Letters to the Editor
Substantive ideas separate candidates in Regent’s race
Regarding the March 30 Colorado Statesman article, “Style trumps policy splits in CU Regent’s primary,” the overarching theme of the article — that “style trumps policy splits” — misses the mark.
It’s actually style AND substance that define a clear choice between Republican CU Regent primary candidates — the Arnold4Colorado campaign is the ONLY one to advance substantive ideas to address both cost containment and the quality of educational content at the University of Colorado.
If generating substantive ideas and standing up for principles (including at times being forthright with people who are otherwise friends and allies) rather than simply mouthing platitudes and weak statements of support without action is just a matter of “style,” then the headline (on an otherwise generally good article) is valid; if not, then it’s a bit misleading.
My opponent also attempted to characterize my criticism of the Board’s condemnation of the Colorado Supreme Court ruling overturning the (illegal) CU Gun Ban as having “picked a fight with a number of different regents on an issue that’s already been decided” and intimated that although he agreed, he wouldn’t raise the issue.

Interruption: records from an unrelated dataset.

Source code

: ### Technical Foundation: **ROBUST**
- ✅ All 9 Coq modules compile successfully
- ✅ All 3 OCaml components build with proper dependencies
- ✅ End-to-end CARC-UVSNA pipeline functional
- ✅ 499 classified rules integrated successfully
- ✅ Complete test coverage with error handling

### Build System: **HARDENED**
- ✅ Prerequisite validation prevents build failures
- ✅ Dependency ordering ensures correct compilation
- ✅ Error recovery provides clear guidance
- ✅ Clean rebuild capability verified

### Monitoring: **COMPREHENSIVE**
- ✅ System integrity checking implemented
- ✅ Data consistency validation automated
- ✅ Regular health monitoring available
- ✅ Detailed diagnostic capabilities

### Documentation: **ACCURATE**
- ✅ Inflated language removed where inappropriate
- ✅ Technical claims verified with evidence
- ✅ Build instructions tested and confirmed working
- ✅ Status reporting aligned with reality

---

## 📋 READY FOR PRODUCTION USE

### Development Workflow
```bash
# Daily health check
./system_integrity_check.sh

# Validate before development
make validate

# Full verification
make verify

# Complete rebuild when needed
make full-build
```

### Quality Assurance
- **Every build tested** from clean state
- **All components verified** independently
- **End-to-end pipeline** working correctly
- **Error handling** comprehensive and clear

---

However, although the court had ruled to overturn the CU policy, statements by the administration (and some regents) hinted at efforts to subvert the court’s ruling (as has happened in other states after similar court rulings struck down campus gun bans) so the issue was far from “decided.”

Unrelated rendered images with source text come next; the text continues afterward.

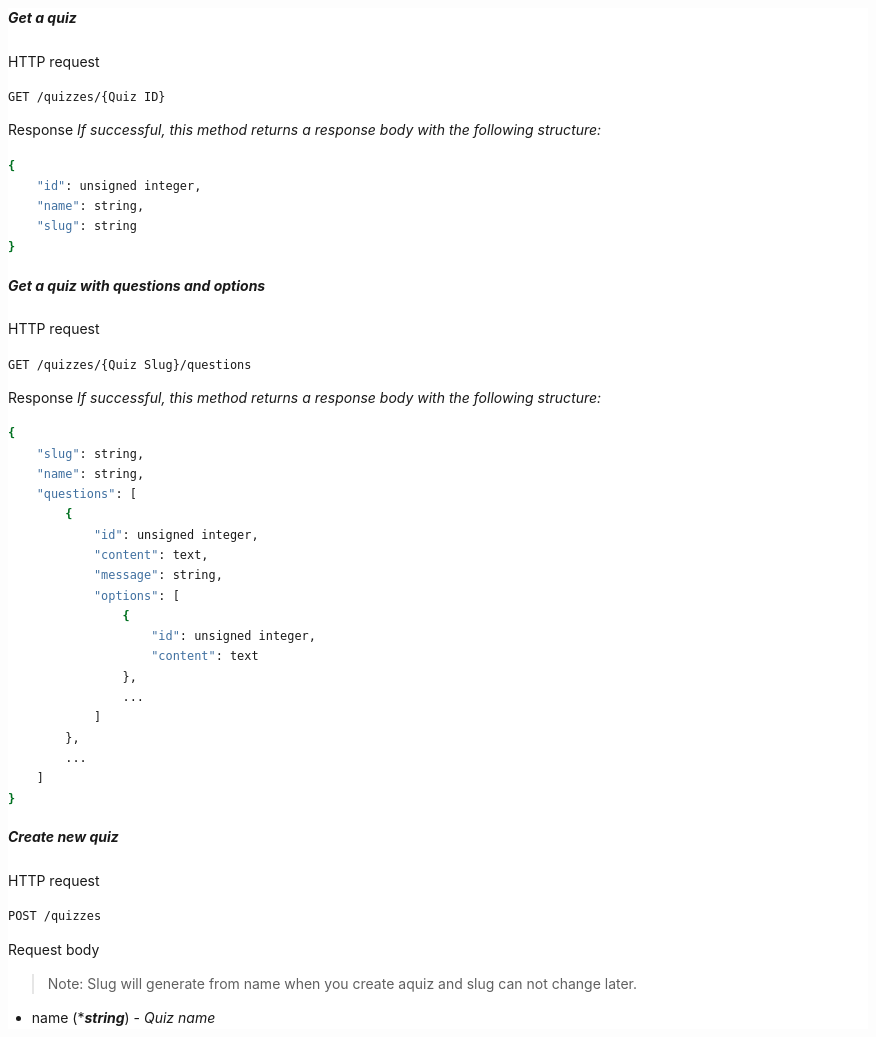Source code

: ##### Get a quiz
HTTP request
```sh
GET /quizzes/{Quiz ID}
```
Response
_If successful, this method returns a response body with the following structure:_
```sh
{
    "id": unsigned integer,
    "name": string,
    "slug": string
}
```

##### Get a quiz with questions and options
HTTP request
```sh
GET /quizzes/{Quiz Slug}/questions
```
Response
_If successful, this method returns a response body with the following structure:_
```sh
{
    "slug": string,
    "name": string,
    "questions": [
        {
            "id": unsigned integer,
            "content": text,
            "message": string,
            "options": [
                {
                    "id": unsigned integer,
                    "content": text
                },
                ...
            ]
        },
        ...
    ]
}
```

##### Create new quiz
HTTP request
```sh
POST /quizzes
```
Request body
> Note: Slug will generate from name when you create aquiz and slug can not change later.

- name  (***_string_**) - _Quiz name_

On that issue, as on many others, my opponent has laid bare his inclination to “go along, get along” rather than take a strong, principled stand — to “fight” — on an issue of fundamental rights and student safety.
My opponent also exposes his inability to grasp the “big picture” on the relevance, quality, and content of education — what is taught — while attempting to distill learning to strictly economic terms and outcomes.

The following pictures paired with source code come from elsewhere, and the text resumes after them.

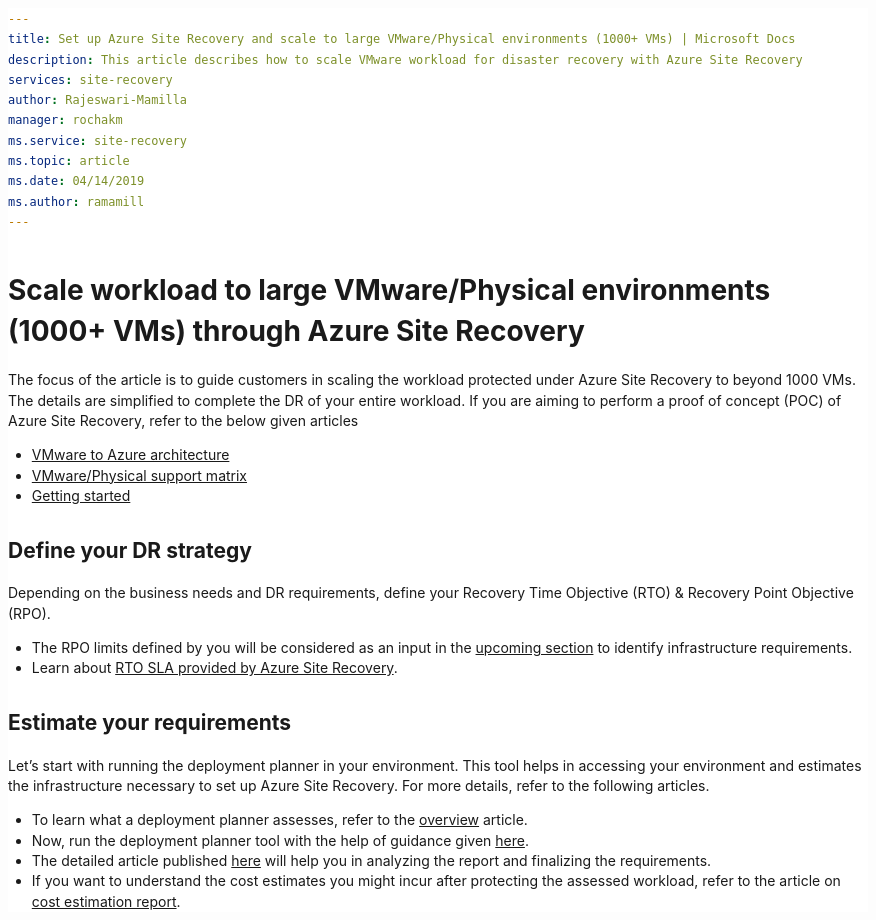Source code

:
 ```yaml
---
title: Set up Azure Site Recovery and scale to large VMware/Physical environments (1000+ VMs) | Microsoft Docs
description: This article describes how to scale VMware workload for disaster recovery with Azure Site Recovery
services: site-recovery
author: Rajeswari-Mamilla
manager: rochakm
ms.service: site-recovery
ms.topic: article
ms.date: 04/14/2019
ms.author: ramamill
---
```


# Scale workload to large VMware/Physical environments (1000+ VMs) through Azure Site Recovery

The focus of the article is to guide customers in scaling the workload protected under Azure Site Recovery to beyond 1000 VMs. The details are simplified to complete the DR of your entire workload.
If you are aiming to perform a proof of concept (POC) of Azure Site Recovery, refer to the below given articles

- [VMware to Azure architecture](https://docs.microsoft.com/azure/site-recovery/vmware-azure-architecture)
- [VMware/Physical support matrix](https://aka.ms/asr_v2a_support_matrix)
- [Getting started](https://aka.ms/v2a_tutorial_get_started)

## Define your DR strategy

Depending on the business needs and DR requirements, define your Recovery Time Objective (RTO) & Recovery Point Objective (RPO).

- The RPO limits defined by you will be considered as an input in the [upcoming section](#estimate-your-requirements) to identify infrastructure requirements.
- Learn about [RTO SLA provided by Azure Site Recovery](https://azure.microsoft.com/support/legal/sla/site-recovery/v1_2/).

## Estimate your requirements

Let’s start with running the deployment planner in your environment. This tool helps in accessing your environment and estimates the infrastructure necessary to set up Azure Site Recovery. For more details, refer to the following articles.

- To learn what a deployment planner assesses, refer to the [overview](https://aka.ms/asr-v2a-deployment-planner) article.
- Now, run the deployment planner tool with the help of guidance given [here](site-recovery-vmware-deployment-planner-run.md).
- The detailed article published [here](site-recovery-vmware-deployment-planner-analyze-report.md) will help you in analyzing the report and finalizing the requirements.
- If you want to understand the cost estimates you might incur after protecting the assessed workload, refer to the article on [cost estimation report](https://aka.ms/asr-dp-cost-estimation).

This betrays his narrow focus on “job training” in general, and the CU Medical Center in particular (which seems to be the only area on which he speaks with both knowledge and passion).
To put things in “medical language,” the job description of CU Regent calls for a generalist, not a specialist.
Former Regent Norwood Robb’s statement that rather than “working with the dynamics of what the board is” that I would “seek to change that dynamic” is, conversely, entirely accurate:
I would indeed seek to “change the dynamic” of a sclerotic Board that has given us five consecutive years of tuition hikes, exorbitant salary increases, and continued wasteful spending while allowing indoctrination to trump education.
In fact, a “fighter” willing to “change the dynamic” on the CU Board of Regents is precisely what is needed to exercise real oversight and ensure accountability on behalf of the voters and taxpayers of Colorado.